My eyes still closed, I calmly said, “I am going to throw up.” The doctor put a trash can next to me and very calmly replied, “Okay, go ahead right to your right.” She then reclined my seat even farther back so my head was deep below my heart, and she got me ice packs for my wrists and a cold cloth for my head. And there I was, allowing myself to be as vulnerable as possible, lying in the chair with my eyes scrunched shut, trying to breathe, cold packs all over me…..and I accepted it. I accepted that this is where I was, and I accepted that my vision was going dark and I knew I was safe and I knew that if/when I threw up or fully fainted, it would be okay, because I didn’t have to be in charge. I didn’t have to fight it.
I’ve never done that before. I’ve always fought it off, then desperately announced that I needed a bathroom, barely making it to the bathroom before my stomach empties and I pass out, then having to get myself to the sink, clammy and sweaty and exhausted.

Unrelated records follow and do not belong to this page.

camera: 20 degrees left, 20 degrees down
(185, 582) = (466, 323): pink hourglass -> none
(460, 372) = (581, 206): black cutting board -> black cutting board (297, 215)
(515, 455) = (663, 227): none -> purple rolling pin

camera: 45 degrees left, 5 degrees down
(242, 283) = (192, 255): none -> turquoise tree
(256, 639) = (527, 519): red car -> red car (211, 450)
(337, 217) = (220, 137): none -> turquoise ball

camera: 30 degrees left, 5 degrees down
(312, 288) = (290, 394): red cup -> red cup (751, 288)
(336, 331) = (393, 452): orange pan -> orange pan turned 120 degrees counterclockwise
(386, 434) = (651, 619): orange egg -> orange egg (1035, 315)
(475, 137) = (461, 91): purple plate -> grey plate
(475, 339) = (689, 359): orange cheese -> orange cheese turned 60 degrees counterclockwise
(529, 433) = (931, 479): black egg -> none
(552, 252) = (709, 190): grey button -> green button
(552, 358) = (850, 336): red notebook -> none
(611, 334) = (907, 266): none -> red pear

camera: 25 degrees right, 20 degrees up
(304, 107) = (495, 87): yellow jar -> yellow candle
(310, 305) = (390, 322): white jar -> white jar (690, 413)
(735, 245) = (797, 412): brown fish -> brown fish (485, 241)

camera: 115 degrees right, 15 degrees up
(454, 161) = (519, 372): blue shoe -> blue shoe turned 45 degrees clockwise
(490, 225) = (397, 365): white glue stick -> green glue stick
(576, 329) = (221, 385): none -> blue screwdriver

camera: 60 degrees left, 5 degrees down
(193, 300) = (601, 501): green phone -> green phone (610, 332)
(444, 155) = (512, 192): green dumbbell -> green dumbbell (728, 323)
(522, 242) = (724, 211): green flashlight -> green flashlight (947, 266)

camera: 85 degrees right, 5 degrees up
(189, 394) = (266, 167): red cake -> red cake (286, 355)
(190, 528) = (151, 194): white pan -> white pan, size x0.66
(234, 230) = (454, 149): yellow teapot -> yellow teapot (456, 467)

I don’t know why this time was different. But I don’t think it’s a coincidence that the very first time in my life that I was able to stop it mid-way, before I fully went into darkness, was when I was proactive, and honest, asked for help and told it like it was.
And ten minutes later, I sat back up. And I drove home. And I was tired, and drained, but I was okay. It was so empowering to be able to stop it mid-way for the first time. And so empowering to be so vulnerable and have it be so……okay.